That is not Alice. In the last year of our cohabitation she has been something resembling kind perhaps a half a dozen times. Every one of these has been paired with a day long request for something she is forbidden to have.
"Give me some scissors"
"No Alice, you cut yourself, tell me what you need snipped and I will do it"
"You look pretty today Salami.... somebody took my scissors, give me some"
"....."
This also illustrates another wonderful facet of Alice's personality. I like to call it "Hey, I think that's mine!" There has yet to be a full day that I or my husband, or my friends and family are not accused of stealing something from my dear Grandmother in law. Usually it is one of her 30+ sweaters, or perhaps the couch she gave her granddaughter. She is sure we have stolen her cookies, her pants, her dishes. She once sold a lawn mower and then reported it stolen and collected the insurance money. We like to say that because she grew up during the depression she just knows the value of what she has, but deep down I know that her greedy accusing manners aren't so admirably explained.
This past January it was my husbands birthday and I made the mistake of reminding Alice. She decided that she was going to give him a card and so I purchased one for her and she signed her name. Then she proceeded to argue with me because I was cooking dinner and couldn't leave again to break one of her $20s and she refused to give him any more than $10. She finally relented when I told her he was coming up the drive and she could give him $20 or nothing but she had better do it fast.

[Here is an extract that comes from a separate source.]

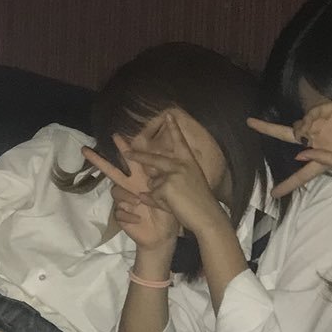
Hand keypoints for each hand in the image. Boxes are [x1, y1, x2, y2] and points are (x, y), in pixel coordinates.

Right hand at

Alice is not all paranoia and incontinence though. She can be amusing, unfortunately it is generally at her expense and not her wit. Believe me when I say I could go on for pages on the many gnarled and spiteful faces of Alice, and know I most likely will in time. For now the beast rumbles and her breakfast and pills must be prepared lest I suffer her wrath.

I'm Supposed to be Famous

I really feel I have to explain something before I can tell you any more of my story. In the real world I am famous. Despite the fact that this alternate universe I am living in now has held me from my real destiny, there is a me out there who is exactly who she is supposed to be. In that world I was born into a well to do family that understood and encouraged the importance of an education. Because of this I went to a frightfully elite design school in New York City where I excelled, wining nearly every competition I entered, securing fabulous summer internships and finally graduating and immediately being hired on with a tippity top design firm.

Unlike this life, my real self lives in a remarkable renovated factory loft that, having so perfectly designed every inch of, has been featured in more publications than I care to mention, for the sake of decency. Don't think my real life is all work, you must know I share my home with my musician boyfriend who doesn't need to be successful because he is gorgeous and talented and we spend our free time traveling to places you have never heard of. Our idea of a quiet weekend is spending a few days at our favorite model celebrity filled Hampton beach house where I fit in like on of the family.

Of course I lost all that baby fat in my teens just like my mother always said and my small frame looks longer than its 5 feet and 4 inches due to the leanness of it. When I visit my family it is by plane and only for special occasion because my time is too valuable, what with the position as design consultant to the rich and famous. My name has even become common in the average home thanks to my new best selling book, “Form Married Function and Their Child is Beauty” because changing the color of your room really can change your life.

So now that you know all of that I can tell you how things are going in bizarro world.